§ **TEXTO FORNECIDO**
2. No processo de aplicação da coima e das sanções acessórias, as autoridades administrativas gozam dos mesmos direitos e estão submetidas aos mesmos deveres das entidades competentes para o processo criminal, sempre que o contrário não resulte do presente diploma.»

[4] Isto atentando-se na acervo fáctico acolhido, que urge manter, e porquanto:

Nos termos do artigo 5.º do mencionado Decreto-Lei n.º 152/97, de 19 de Junho:

«1. A descarga de águas residuais urbanas só poderá ser licenciada quando se submeta a um tratamento secundário, salvo o disposto nos artigos 6.º, 7.º e 8.º. A entidade licenciadora poderá permitir que a obtenção do referido tratamento seja faseada no tempo, desde que sejam respeitados os prazos mencionados no número seguinte.

§ **TAREFAS PROPOSTAS**
A - Resuma o parágrafo do texto jurídico que começa por «1. A descarga de águas residuais urbanas», mantendo os seus factos principais.
B - Reproduza do texto jurídico o trecho que começa nas palavras "[4] Isto atentando-se" e termina depois de "no número seguinte.".
Os dados não têm qualquer relação com o texto jurídico.

§ **DADOS FORNECIDOS**

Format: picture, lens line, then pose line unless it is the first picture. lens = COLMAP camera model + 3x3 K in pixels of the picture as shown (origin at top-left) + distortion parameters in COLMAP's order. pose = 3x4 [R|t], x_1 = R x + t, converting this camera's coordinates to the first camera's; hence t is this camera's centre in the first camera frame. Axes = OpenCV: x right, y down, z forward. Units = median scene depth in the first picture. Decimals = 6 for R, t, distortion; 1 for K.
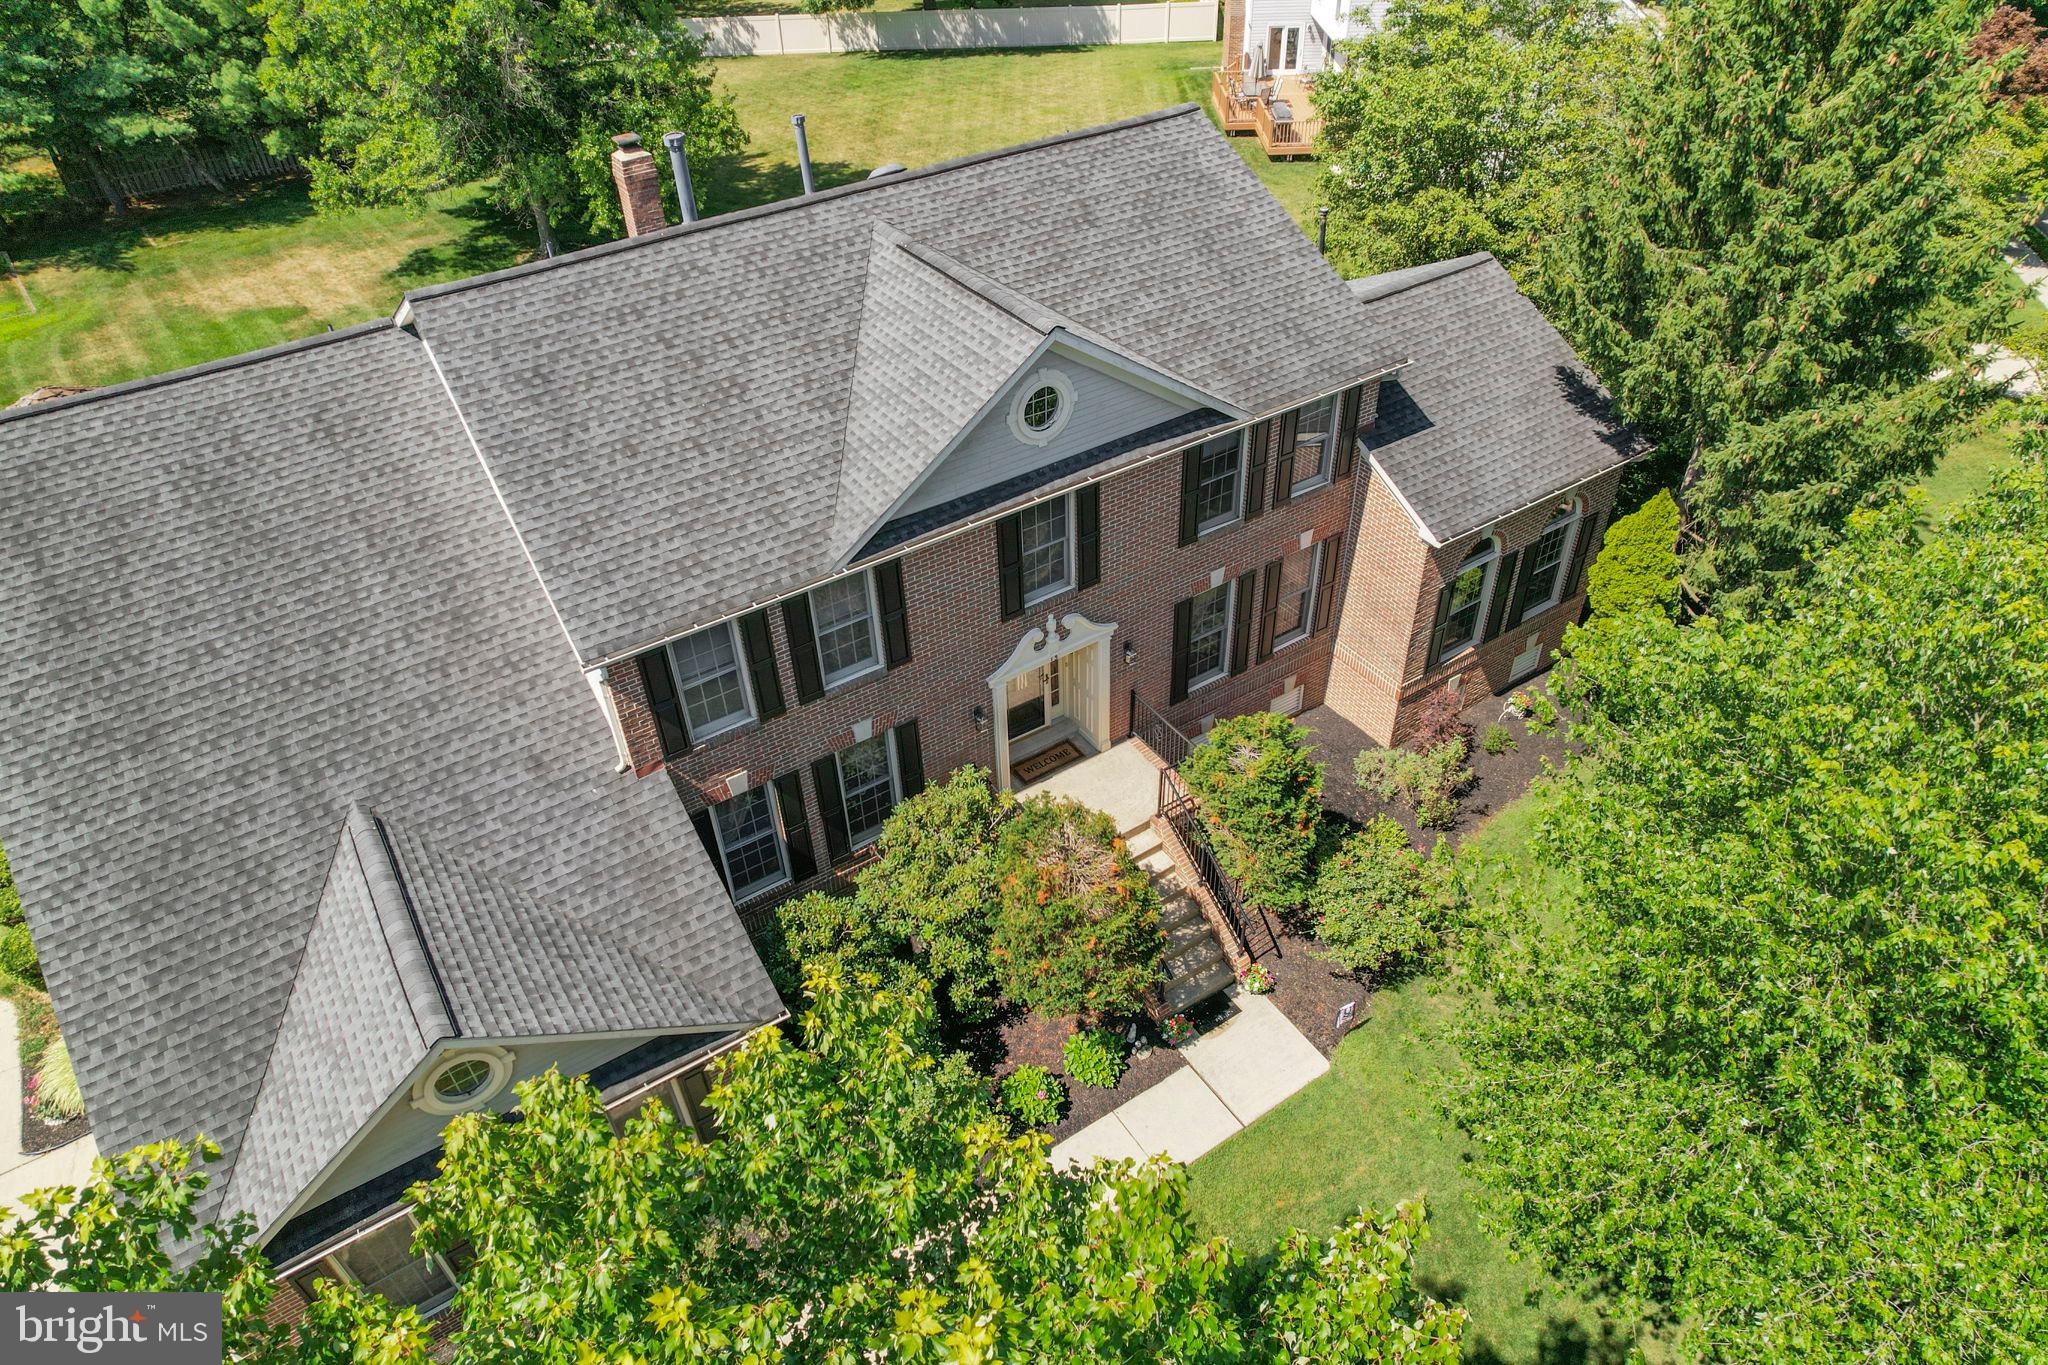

§ **RESULTADOS DOS EXERCÍCIOS**
A - A descarga de águas residuais urbanas só pode ser licenciada se passar por tratamento secundário, salvo nos casos previstos nos artigos 6.º, 7.º e 8.º. A entidade licenciadora pode permitir que esse tratamento seja alcançado por fases, desde que se cumpram os prazos indicados no número seguinte.

B -
[4] Isto atentando-se na acervo fáctico acolhido, que urge manter, e porquanto:

Nos termos do artigo 5.º do mencionado Decreto-Lei n.º 152/97, de 19 de Junho:

«1. A descarga de águas residuais urbanas só poderá ser licenciada quando se submeta a um tratamento secundário, salvo o disposto nos artigos 6.º, 7.º e 8.º. A entidade licenciadora poderá permitir que a obtenção do referido tratamento seja faseada no tempo, desde que sejam respeitados os prazos mencionados no número seguinte.